• **WHAT YOU ARE ASKED TO DO**:
In the entries below, copy the lines word for word, starting with the line that contains "ion and meet" and going on through the line that contains "ted to reduce", both included.

• **GIVEN DATA**:
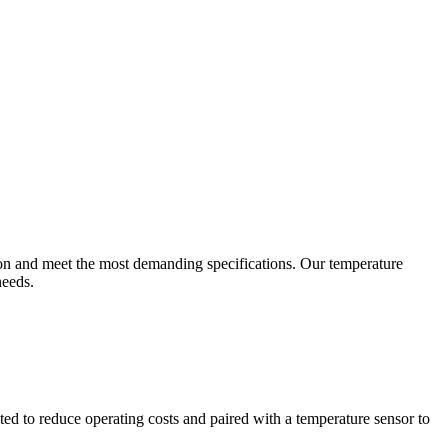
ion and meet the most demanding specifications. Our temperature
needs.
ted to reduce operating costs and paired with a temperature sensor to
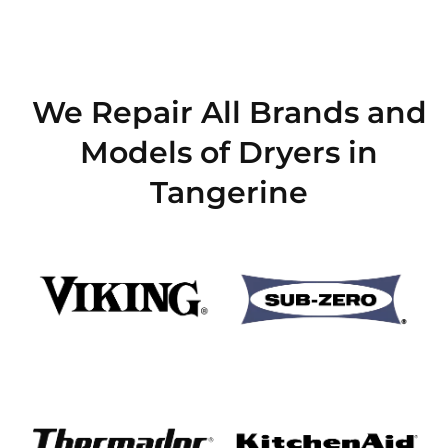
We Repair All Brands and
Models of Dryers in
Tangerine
--
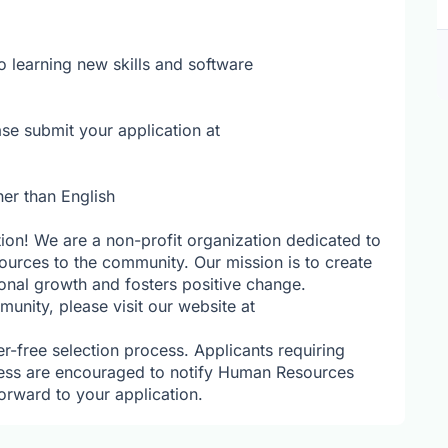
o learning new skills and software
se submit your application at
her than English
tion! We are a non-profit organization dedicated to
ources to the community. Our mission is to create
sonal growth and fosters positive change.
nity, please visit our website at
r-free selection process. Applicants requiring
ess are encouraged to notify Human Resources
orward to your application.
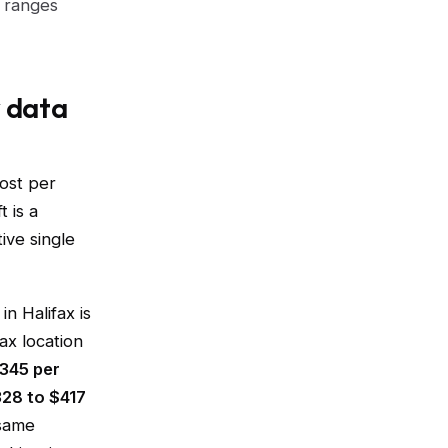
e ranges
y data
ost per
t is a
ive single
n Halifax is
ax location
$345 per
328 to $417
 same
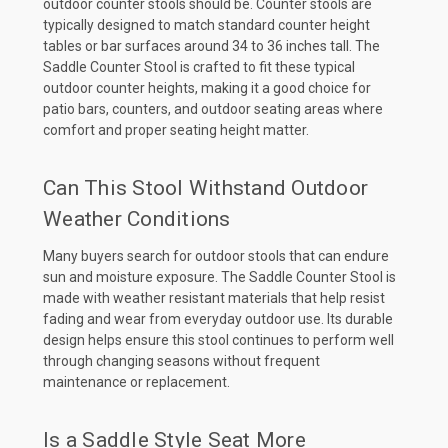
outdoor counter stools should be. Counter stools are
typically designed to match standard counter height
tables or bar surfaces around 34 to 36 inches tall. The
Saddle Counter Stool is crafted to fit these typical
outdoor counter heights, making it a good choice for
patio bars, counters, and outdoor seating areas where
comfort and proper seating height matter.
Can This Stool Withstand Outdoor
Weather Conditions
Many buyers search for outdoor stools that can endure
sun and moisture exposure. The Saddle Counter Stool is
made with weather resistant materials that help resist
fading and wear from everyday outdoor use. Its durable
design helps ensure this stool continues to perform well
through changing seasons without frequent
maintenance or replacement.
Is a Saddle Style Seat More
* * *
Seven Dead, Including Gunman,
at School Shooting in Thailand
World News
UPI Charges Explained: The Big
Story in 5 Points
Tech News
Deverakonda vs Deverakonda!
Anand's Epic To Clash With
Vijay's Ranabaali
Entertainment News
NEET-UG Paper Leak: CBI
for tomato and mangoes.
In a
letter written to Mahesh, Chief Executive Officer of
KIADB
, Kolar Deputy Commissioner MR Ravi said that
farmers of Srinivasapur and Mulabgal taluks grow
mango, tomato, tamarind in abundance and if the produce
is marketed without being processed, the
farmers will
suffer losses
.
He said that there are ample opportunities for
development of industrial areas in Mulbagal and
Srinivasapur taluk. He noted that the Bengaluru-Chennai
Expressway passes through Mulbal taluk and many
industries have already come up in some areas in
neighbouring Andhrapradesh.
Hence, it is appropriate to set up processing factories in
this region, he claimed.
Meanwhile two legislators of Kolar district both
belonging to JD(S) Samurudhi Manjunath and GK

• **SOLUTION FOR THIS PROBLEM**:
ion and meet the most demanding specifications. Our temperature
needs.
ted to reduce operating costs and paired with a temperature sensor to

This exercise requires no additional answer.